İşte arzu ettiğimiz manzara bu…
Demokratik ortamda akl-ı selim ile atılmış büyük bir adımdır. Kamu görevlilerinin serbest bırakılması fazlasıyla ümitlendirmiştir.
Bunun arkasının gelmesi lazımdır. Sonuna kadar bu anlayışla gitmeli. Demokratik ortamda Kürtler hangi hakları alırsa alsınlar sözümüz olmaz. Hatta biraz daha ileri gidip tamamen ayrılıp yepyeni bir devlet dahi kursalar yine sözümüz olmaz. Demokratik bir anlayışla referandumla ayrılma olursa saygı ile karşılarım. 57 İslam Ülkesine bir yenisi eklenir 58 olur. Ha bir fazla ha bir noksan…

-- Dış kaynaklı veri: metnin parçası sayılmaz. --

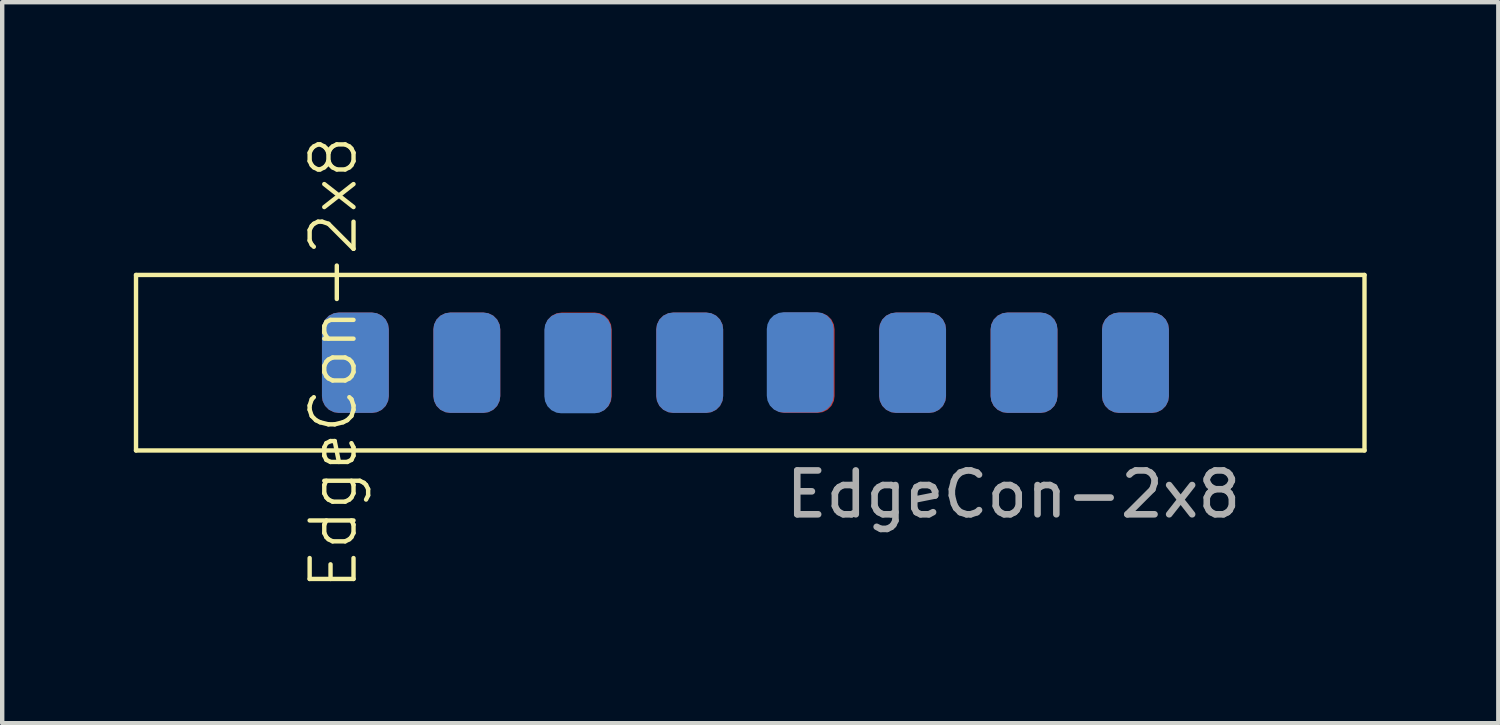
<source format=kicad_pcb>
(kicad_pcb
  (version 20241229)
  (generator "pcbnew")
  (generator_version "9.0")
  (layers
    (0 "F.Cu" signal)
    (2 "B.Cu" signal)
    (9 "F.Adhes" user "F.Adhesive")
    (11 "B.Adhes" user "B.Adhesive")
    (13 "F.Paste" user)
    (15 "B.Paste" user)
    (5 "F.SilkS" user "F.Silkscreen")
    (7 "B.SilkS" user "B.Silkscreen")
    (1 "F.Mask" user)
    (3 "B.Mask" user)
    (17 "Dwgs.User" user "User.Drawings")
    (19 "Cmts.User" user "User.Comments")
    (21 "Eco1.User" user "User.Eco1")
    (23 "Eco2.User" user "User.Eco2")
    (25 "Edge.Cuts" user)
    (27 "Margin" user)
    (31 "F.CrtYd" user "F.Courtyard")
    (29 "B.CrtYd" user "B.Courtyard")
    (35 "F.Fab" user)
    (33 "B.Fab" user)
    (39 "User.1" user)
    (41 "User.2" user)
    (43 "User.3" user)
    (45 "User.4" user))
  (footprint "EdgeCon-2x8"
    (layer "F.Cu")
    (at 5.05 5.217)
    (property "Reference" "EdgeCon-2x8" (at -0.5 0 90) (unlocked yes) (layer "F.SilkS") (effects (font (size 1 1) (thickness 0.1))))
    (attr smd)
    (fp_line (start -5 -2) (end 23 -2) (stroke (width 0.1) (type default)) (layer "F.SilkS"))
    (fp_line (start -5 2) (end -5 -2) (stroke (width 0.1) (type default)) (layer "F.SilkS"))
    (fp_line (start -5 2) (end 23 2) (stroke (width 0.1) (type default)) (layer "F.SilkS"))
    (fp_line (start 23 -2) (end 23 2) (stroke (width 0.1) (type default)) (layer "F.SilkS"))
    (fp_text user "${REFERENCE}" (at 15 3 0) (unlocked yes) (layer "F.Fab") (effects (font (size 1 1) (thickness 0.15))))
    (pad "1" smd roundrect (at 0 0 90) (size 2.286 1.524) (layers "F.Cu" "F.Mask" "F.Paste") (roundrect_rratio 0.25))
    (pad "2" smd roundrect (at 0 0 90) (size 2.286 1.524) (layers "F.Mask" "B.Cu" "F.Paste") (roundrect_rratio 0.25))
    (pad "3" smd roundrect (at 2.54 0 90) (size 2.286 1.524) (layers "F.Cu" "F.Mask" "F.Paste") (roundrect_rratio 0.25))
    (pad "4" smd roundrect (at 2.54 0 90) (size 2.286 1.524) (layers "F.Mask" "B.Cu" "F.Paste") (roundrect_rratio 0.25))
    (pad "5" smd roundrect (at 5.08 0 90) (size 2.286 1.524) (layers "F.Cu" "F.Mask" "F.Paste") (roundrect_rratio 0.25))
    (pad "6" smd roundrect (at 5.07 0.01 90) (size 2.286 1.524) (layers "F.Mask" "B.Cu" "F.Paste") (roundrect_rratio 0.25))
    (pad "7" smd roundrect (at 7.62 0 90) (size 2.286 1.524) (layers "F.Cu" "F.Mask" "F.Paste") (roundrect_rratio 0.25))
    (pad "8" smd roundrect (at 7.62 0 90) (size 2.286 1.524) (layers "F.Mask" "B.Cu" "F.Paste") (roundrect_rratio 0.25))
    (pad "9" smd roundrect (at 10.16 0 90) (size 2.286 1.524) (layers "F.Cu" "F.Mask" "F.Paste") (roundrect_rratio 0.25))
    (pad "10" smd roundrect (at 10.139 -0.007 90) (size 2.286 1.524) (layers "F.Mask" "B.Cu" "F.Paste") (roundrect_rratio 0.25))
    (pad "11" smd roundrect (at 12.7 0 90) (size 2.286 1.524) (layers "F.Cu" "F.Mask" "F.Paste") (roundrect_rratio 0.25))
    (pad "12" smd roundrect (at 12.7 0 90) (size 2.286 1.524) (layers "F.Mask" "B.Cu" "F.Paste") (roundrect_rratio 0.25))
    (pad "13" smd roundrect (at 15.24 0 90) (size 2.286 1.524) (layers "F.Cu" "F.Mask" "F.Paste") (roundrect_rratio 0.25))
    (pad "14" smd roundrect (at 15.24 0 90) (size 2.286 1.524) (layers "F.Mask" "B.Cu" "F.Paste") (roundrect_rratio 0.25))
    (pad "15" smd roundrect (at 17.78 0 90) (size 2.286 1.524) (layers "F.Cu" "F.Mask" "F.Paste") (roundrect_rratio 0.25))
    (pad "16" smd roundrect (at 17.78 0 90) (size 2.286 1.524) (layers "F.Mask" "B.Cu" "F.Paste") (roundrect_rratio 0.25)))
  (gr_rect
    (start -3 -3)
    (end 31.1 13.433)
    (stroke (width 0.1) (type default))
    (fill no)
    (layer "Edge.Cuts")))
</source>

Dolayısıyla PKK’nın siyasallaşmasından zerre kadar endişe etmiyorum. Aksine işin başından beri desteklediğim bir düşüncedir. Kanın durmasına ve silahların susmasına şiddetle ihtiyaç vardır. Çünkü silahlar susmadığı sürece sağduyulu davranılması mümkün değildir.
Ama ben şahsen bölünmenin kimseye yarar getireceğine inanmıyorum. Bu süreç bölünmeye götürmemelidir. Küçük devletler halinde zayıf bir toplum olmak yerine AB gibi ABD gibi büyük devlet olmakta azim yarar var. O nedenle ayırmaktan değil birleştirmeden yana olmak lazım.

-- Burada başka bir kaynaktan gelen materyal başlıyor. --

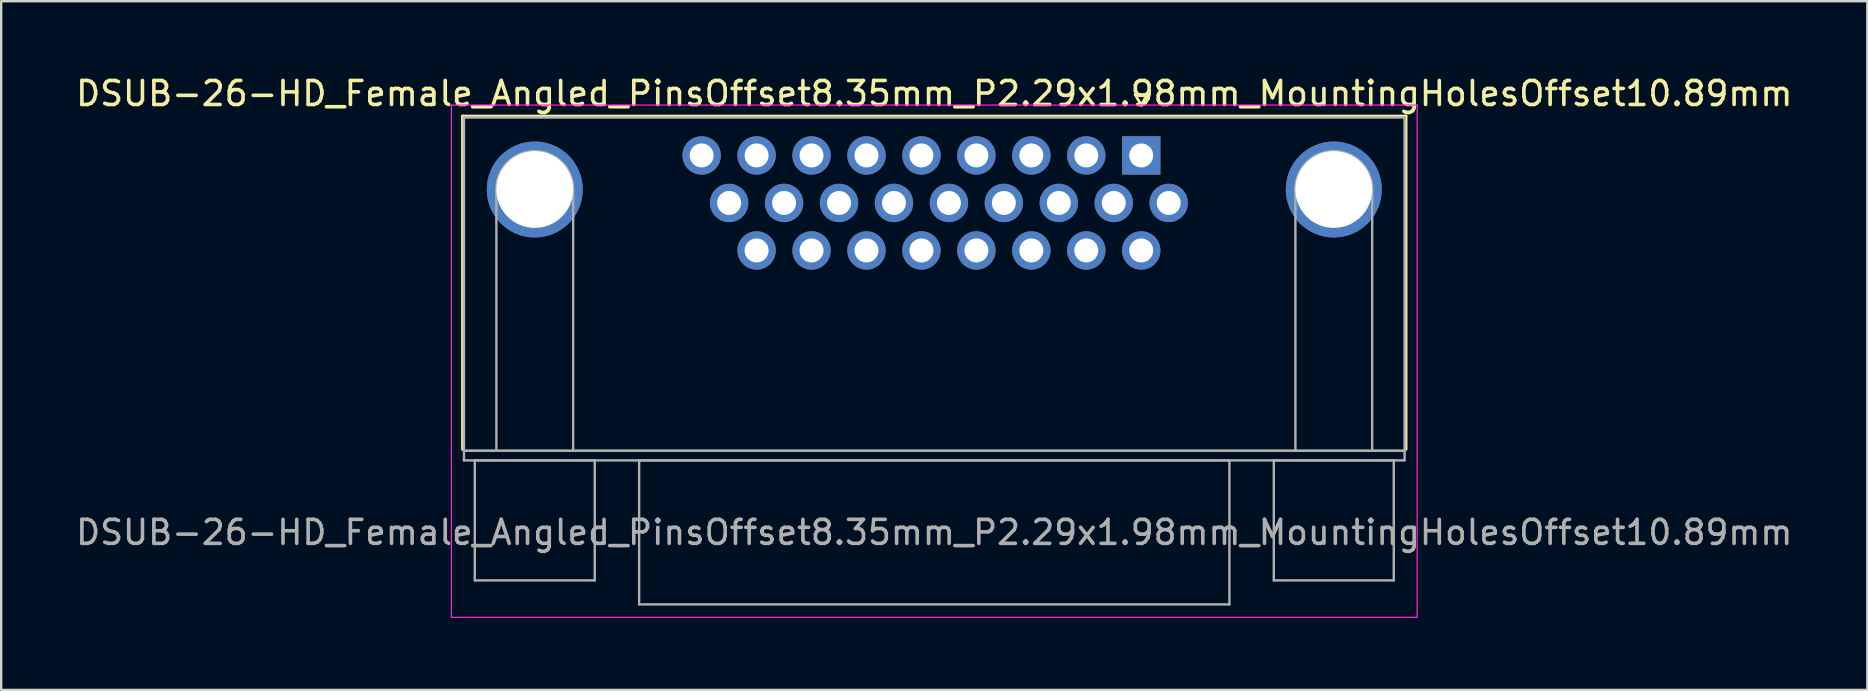
<source format=kicad_pcb>
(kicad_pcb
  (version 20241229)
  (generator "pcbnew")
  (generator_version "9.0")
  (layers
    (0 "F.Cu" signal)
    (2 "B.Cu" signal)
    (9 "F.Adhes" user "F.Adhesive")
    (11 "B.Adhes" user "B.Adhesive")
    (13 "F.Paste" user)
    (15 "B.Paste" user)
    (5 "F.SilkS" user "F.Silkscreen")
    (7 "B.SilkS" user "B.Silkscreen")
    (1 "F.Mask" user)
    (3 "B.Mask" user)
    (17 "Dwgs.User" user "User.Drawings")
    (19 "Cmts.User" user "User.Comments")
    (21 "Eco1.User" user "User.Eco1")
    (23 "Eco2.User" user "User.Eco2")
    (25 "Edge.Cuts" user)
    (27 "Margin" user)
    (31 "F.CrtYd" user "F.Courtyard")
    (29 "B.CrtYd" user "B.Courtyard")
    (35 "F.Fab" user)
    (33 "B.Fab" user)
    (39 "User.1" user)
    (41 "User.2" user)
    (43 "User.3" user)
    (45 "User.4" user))
  (footprint "DSUB-26-HD_Female_Angled_PinsOffset8.35mm_P2.29x1.98mm_MountingHolesOffset10.89mm"
    (layer "F.Cu")
    (at 44.512 3.428)
    (property "Reference" "DSUB-26-HD_Female_Angled_PinsOffset8.35mm_P2.29x1.98mm_MountingHolesOffset10.89mm" (at -8.625 -2.58 0) (layer "F.SilkS") (effects (font (size 1 1) (thickness 0.15))))
    (attr through_hole)
    (fp_line (start -28.285 -1.64) (end 11.035 -1.64) (stroke (width 0.12) (type solid)) (layer "F.SilkS"))
    (fp_line (start -28.285 12.25) (end -28.285 -1.64) (stroke (width 0.12) (type solid)) (layer "F.SilkS"))
    (fp_line (start -0.25 -2.534) (end 0.25 -2.534) (stroke (width 0.12) (type solid)) (layer "F.SilkS"))
    (fp_line (start 0 -2.101) (end -0.25 -2.534) (stroke (width 0.12) (type solid)) (layer "F.SilkS"))
    (fp_line (start 0.25 -2.534) (end 0 -2.101) (stroke (width 0.12) (type solid)) (layer "F.SilkS"))
    (fp_line (start 11.035 -1.64) (end 11.035 12.25) (stroke (width 0.12) (type solid)) (layer "F.SilkS"))
    (fp_line (start -28.75 -2.1) (end -28.75 19.25) (stroke (width 0.05) (type solid)) (layer "F.CrtYd"))
    (fp_line (start -28.75 19.25) (end 11.5 19.25) (stroke (width 0.05) (type solid)) (layer "F.CrtYd"))
    (fp_line (start 11.5 -2.1) (end -28.75 -2.1) (stroke (width 0.05) (type solid)) (layer "F.CrtYd"))
    (fp_line (start 11.5 19.25) (end 11.5 -2.1) (stroke (width 0.05) (type solid)) (layer "F.CrtYd"))
    (fp_line (start -28.225 -1.58) (end -28.225 12.31) (stroke (width 0.1) (type solid)) (layer "F.Fab"))
    (fp_line (start -28.225 12.31) (end -28.225 12.71) (stroke (width 0.1) (type solid)) (layer "F.Fab"))
    (fp_line (start -28.225 12.31) (end 10.975 12.31) (stroke (width 0.1) (type solid)) (layer "F.Fab"))
    (fp_line (start -28.225 12.71) (end 10.975 12.71) (stroke (width 0.1) (type solid)) (layer "F.Fab"))
    (fp_line (start -27.775 12.71) (end -27.775 17.71) (stroke (width 0.1) (type solid)) (layer "F.Fab"))
    (fp_line (start -27.775 17.71) (end -22.775 17.71) (stroke (width 0.1) (type solid)) (layer "F.Fab"))
    (fp_line (start -26.875 12.31) (end -26.875 1.42) (stroke (width 0.1) (type solid)) (layer "F.Fab"))
    (fp_line (start -23.675 12.31) (end -23.675 1.42) (stroke (width 0.1) (type solid)) (layer "F.Fab"))
    (fp_line (start -22.775 12.71) (end -27.775 12.71) (stroke (width 0.1) (type solid)) (layer "F.Fab"))
    (fp_line (start -22.775 17.71) (end -22.775 12.71) (stroke (width 0.1) (type solid)) (layer "F.Fab"))
    (fp_line (start -20.925 12.71) (end -20.925 18.71) (stroke (width 0.1) (type solid)) (layer "F.Fab"))
    (fp_line (start -20.925 18.71) (end 3.675 18.71) (stroke (width 0.1) (type solid)) (layer "F.Fab"))
    (fp_line (start 3.675 12.71) (end -20.925 12.71) (stroke (width 0.1) (type solid)) (layer "F.Fab"))
    (fp_line (start 3.675 18.71) (end 3.675 12.71) (stroke (width 0.1) (type solid)) (layer "F.Fab"))
    (fp_line (start 5.525 12.71) (end 5.525 17.71) (stroke (width 0.1) (type solid)) (layer "F.Fab"))
    (fp_line (start 5.525 17.71) (end 10.525 17.71) (stroke (width 0.1) (type solid)) (layer "F.Fab"))
    (fp_line (start 6.425 12.31) (end 6.425 1.42) (stroke (width 0.1) (type solid)) (layer "F.Fab"))
    (fp_line (start 9.625 12.31) (end 9.625 1.42) (stroke (width 0.1) (type solid)) (layer "F.Fab"))
    (fp_line (start 10.525 12.71) (end 5.525 12.71) (stroke (width 0.1) (type solid)) (layer "F.Fab"))
    (fp_line (start 10.525 17.71) (end 10.525 12.71) (stroke (width 0.1) (type solid)) (layer "F.Fab"))
    (fp_line (start 10.975 -1.58) (end -28.225 -1.58) (stroke (width 0.1) (type solid)) (layer "F.Fab"))
    (fp_line (start 10.975 12.31) (end -28.225 12.31) (stroke (width 0.1) (type solid)) (layer "F.Fab"))
    (fp_line (start 10.975 12.31) (end 10.975 -1.58) (stroke (width 0.1) (type solid)) (layer "F.Fab"))
    (fp_line (start 10.975 12.71) (end 10.975 12.31) (stroke (width 0.1) (type solid)) (layer "F.Fab"))
    (fp_arc (start -26.875 1.42) (mid -25.275 -0.18) (end -23.675 1.42) (stroke (width 0.1) (type solid)) (layer "F.Fab"))
    (fp_arc (start 6.425 1.42) (mid 8.025 -0.18) (end 9.625 1.42) (stroke (width 0.1) (type solid)) (layer "F.Fab"))
    (fp_text user "${REFERENCE}" (at -8.625 15.71 0) (layer "F.Fab") (effects (font (size 1 1) (thickness 0.15))))
    (pad "0" thru_hole circle (at -25.275 1.42) (size 4 4) (drill 3.2) (layers "*.Cu" "*.Mask"))
    (pad "0" thru_hole circle (at 8.025 1.42) (size 4 4) (drill 3.2) (layers "*.Cu" "*.Mask"))
    (pad "1" thru_hole rect (at 0 0) (size 1.6 1.6) (drill 1) (layers "*.Cu" "*.Mask"))
    (pad "2" thru_hole circle (at -2.29 0) (size 1.6 1.6) (drill 1) (layers "*.Cu" "*.Mask"))
    (pad "3" thru_hole circle (at -4.58 0) (size 1.6 1.6) (drill 1) (layers "*.Cu" "*.Mask"))
    (pad "4" thru_hole circle (at -6.87 0) (size 1.6 1.6) (drill 1) (layers "*.Cu" "*.Mask"))
    (pad "5" thru_hole circle (at -9.16 0) (size 1.6 1.6) (drill 1) (layers "*.Cu" "*.Mask"))
    (pad "6" thru_hole circle (at -11.45 0) (size 1.6 1.6) (drill 1) (layers "*.Cu" "*.Mask"))
    (pad "7" thru_hole circle (at -13.74 0) (size 1.6 1.6) (drill 1) (layers "*.Cu" "*.Mask"))
    (pad "8" thru_hole circle (at -16.03 0) (size 1.6 1.6) (drill 1) (layers "*.Cu" "*.Mask"))
    (pad "9" thru_hole circle (at -18.32 0) (size 1.6 1.6) (drill 1) (layers "*.Cu" "*.Mask"))
    (pad "10" thru_hole circle (at 1.145 1.98) (size 1.6 1.6) (drill 1) (layers "*.Cu" "*.Mask"))
    (pad "11" thru_hole circle (at -1.145 1.98) (size 1.6 1.6) (drill 1) (layers "*.Cu" "*.Mask"))
    (pad "12" thru_hole circle (at -3.435 1.98) (size 1.6 1.6) (drill 1) (layers "*.Cu" "*.Mask"))
    (pad "13" thru_hole circle (at -5.725 1.98) (size 1.6 1.6) (drill 1) (layers "*.Cu" "*.Mask"))
    (pad "14" thru_hole circle (at -8.015 1.98) (size 1.6 1.6) (drill 1) (layers "*.Cu" "*.Mask"))
    (pad "15" thru_hole circle (at -10.305 1.98) (size 1.6 1.6) (drill 1) (layers "*.Cu" "*.Mask"))
    (pad "16" thru_hole circle (at -12.595 1.98) (size 1.6 1.6) (drill 1) (layers "*.Cu" "*.Mask"))
    (pad "17" thru_hole circle (at -14.885 1.98) (size 1.6 1.6) (drill 1) (layers "*.Cu" "*.Mask"))
    (pad "18" thru_hole circle (at -17.175 1.98) (size 1.6 1.6) (drill 1) (layers "*.Cu" "*.Mask"))
    (pad "19" thru_hole circle (at 0 3.96) (size 1.6 1.6) (drill 1) (layers "*.Cu" "*.Mask"))
    (pad "20" thru_hole circle (at -2.29 3.96) (size 1.6 1.6) (drill 1) (layers "*.Cu" "*.Mask"))
    (pad "21" thru_hole circle (at -4.58 3.96) (size 1.6 1.6) (drill 1) (layers "*.Cu" "*.Mask"))
    (pad "22" thru_hole circle (at -6.87 3.96) (size 1.6 1.6) (drill 1) (layers "*.Cu" "*.Mask"))
    (pad "23" thru_hole circle (at -9.16 3.96) (size 1.6 1.6) (drill 1) (layers "*.Cu" "*.Mask"))
    (pad "24" thru_hole circle (at -11.45 3.96) (size 1.6 1.6) (drill 1) (layers "*.Cu" "*.Mask"))
    (pad "25" thru_hole circle (at -13.74 3.96) (size 1.6 1.6) (drill 1) (layers "*.Cu" "*.Mask"))
    (pad "26" thru_hole circle (at -16.03 3.96) (size 1.6 1.6) (drill 1) (layers "*.Cu" "*.Mask")))
  (gr_rect
    (start -3 -3)
    (end 74.774 25.703)
    (stroke (width 0.1) (type default))
    (fill no)
    (layer "Edge.Cuts")))
</source>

Hükümet bu işe şefkatle yaklaşmalı, kol kanat germeli, Kürtlerin isteklerine kendi isteğiymiş, kendi taraftarının isteğiymiş gibi bakmalı öyle hareket etmeli. Karşı taraf gibi bakmamalı…
Bizim saadetimiz meşrutiyettedir. Meşruti sistemdedir. Meşru olanı yapmaktadır. Gayr-i meşru yollara girildiğinde günahtan başka bir şey kazanılmaz/kazanılmadı.
Otuz yıldır bu yolu seçenler ne kazandı? Kendileri veya savundukları Kürtler ne elde etti. Geri dönüp baktığımızda kandan, kinden, nefretten başka bir şey görülmüyor. Kazanılmış hakların hepsi demokratik ortamlarda elde edilmiş haklardır. Silahın gücün hiçbir şey kazandırmadığı ortadadır. PKK olmasaydı da bu haklar zaten kazanılacaktı. Belki de daha rahat olacaktı.
Bu gün açılım başlatılmışsa, süreç devam ediyorsa bu tamamen demokrasinin zaferidir. Demokratik refleksin gelişmesinden kaynaklanıyor. Bir cihette Risale-i Nurun geniş dairedeki fütuhatıdır. Yetiştirmiş olduğu milyonlar iş başındadır. Bu milletin hayrına olacak her gelişmeye imza atan da onlardır. Bu bir cemaatin bir gurubun işi de değildir. Top yekûn dindarların, top yekun bunlardan etkilenmiş bir milletin birlikte başardığı bir iştir.
Bu başarıya kimse gölge edemez/etmemeli. Öncülük yapanlar elbette alkışlanacaktır. Ama herkes biliyor ve görüyor ki, bu top yekun bu milletin başarısıdır.
Bu sürecin başarıyla devamına şiddetle ihtiyaç vardır. Sadece kanın durması değil güçlü ve lider bir ülke olmanın yolu da barıştan geçecektir.
Temennimiz böyle devam etmesidir. Silahların susması ve hoşgörünün hakim olmasıdır.